I run a small development team that does PoCs for one of our clients, a large bank. Recently we did a ML demo that was trained on a much simplier ML system to turn their Employee Handbook into an interactive "chatbot".

That is you could ask it "How many PTO days do I get?" or "What are my dental plan options?" and it would answer, giving references to the correct passages in the handbook. Nothing truely groundbreaking, but it really sparked an idea with them... which is the whole point. Love when doing my job actually works.

This led to the inevitable "ok, can you do that with a ChatGPT type model?" mainly to make it less "formal" if you will and respond conversationally. Use case: take the mortage loan application system and make a virtual assistant for it.

Okay... we can do that.

Then came the kicker: "But... it needs to be context sensitive. It has to give diffent, but correct, answers to the customer, the loan officer, the underwriter, etc. There is information each persona should have, but not others. How do we make sure it gives only the authorized answer to a question?"

We dubbed this the "Santa Clause Problem."

See, our imaginary ChatGPT instance knows everything about Christmas. It can answer any question you want about it.

But how do get it not to spill the beans that Santa is not real to the 4 YO asking it that question, but give the right answer to an adult?

More importantly, how do you make sure it does not LEAK the information over a series of questions? or synthize an answer from related data?

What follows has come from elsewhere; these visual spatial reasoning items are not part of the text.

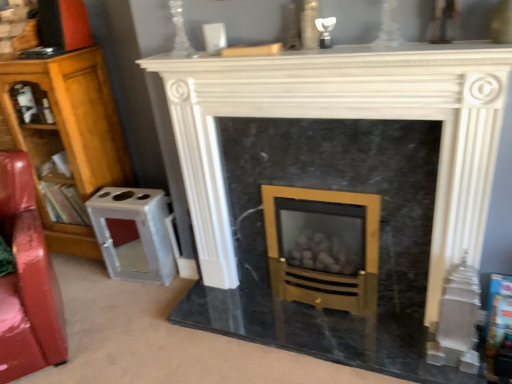
Question: From the image's perspective, is glossy red swivel chair at left located above white marble fireplace at center?

Choices:
 (A) no
 (B) yes

Answer: (A)

Question: Is glossy red swivel chair at left oriented towards white marble fireplace at center?

Choices:
 (A) yes
 (B) no

Answer: (B)

Question: Does glossy red swivel chair at left have a larger size compared to white marble fireplace at center?

Choices:
 (A) yes
 (B) no

Answer: (B)

Question: Is glossy red swivel chair at left positioned far away from white marble fireplace at center?

Choices:
 (A) no
 (B) yes

Answer: (A)

Question: Is glossy red swivel chair at left wider than white marble fireplace at center?

Choices:
 (A) yes
 (B) no

Answer: (A)

Question: From a real-world perspective, is white marble fireplace at center above or below glossy red swivel chair at left?

Choices:
 (A) below
 (B) above

Answer: (B)

Question: From the image's perspective, relative to glossy red swivel chair at left, is white marble fireplace at center above or below?

Choices:
 (A) above
 (B) below

Answer: (A)

Question: Is white marble fireplace at center wider or thinner than glossy red swivel chair at left?

Choices:
 (A) thin
 (B) wide

Answer: (A)

Question: Is point (194, 127) positioned closer to the camera than point (30, 292)?

Choices:
 (A) closer
 (B) farther

Answer: (B)

Question: Choose the correct answer: Is wooden bookcase at left inside white marble fireplace at center or outside it?

Choices:
 (A) outside
 (B) inside

Answer: (A)

Question: In terms of width, does wooden bookcase at left look wider or thinner when compared to white marble fireplace at center?

Choices:
 (A) thin
 (B) wide

Answer: (B)

Question: Is wooden bookcase at left in front of or behind white marble fireplace at center in the image?

Choices:
 (A) behind
 (B) front

Answer: (A)

Question: Visually, is wooden bookcase at left positioned to the left or to the right of white marble fireplace at center?

Choices:
 (A) left
 (B) right

Answer: (A)

Question: Looking at their shapes, would you say wooden bookcase at left is wider or thinner than glossy red swivel chair at left?

Choices:
 (A) wide
 (B) thin

Answer: (B)

Question: Is wooden bookcase at left to the left or to the right of glossy red swivel chair at left in the image?

Choices:
 (A) right
 (B) left

Answer: (B)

We considered a few options:

1. Train it to lie.

Have it withhold information based on the user classification. The leakage risk seems high here, because it KNOWS but it has a block about answering. Carefully worded cross examination might leak information.

And you have to flag information as related to each of the roles you want seperated, and any concepts you don't want it addressing.

1. Train instances on different data sets. The dataset for the customer only contains data about the customers portion of the loan process. Same for the loan agent, the underwriter, etc.

This too seems problematic because the AI may be able to infer an answer based on what information it does have, putting together seemingly unrelated information to Infer that Santa must not be real.

It also has the problem of needing data curation.

We are still kicking around the idea... got smart guys on my team, we shall see if they come up with a viable solution.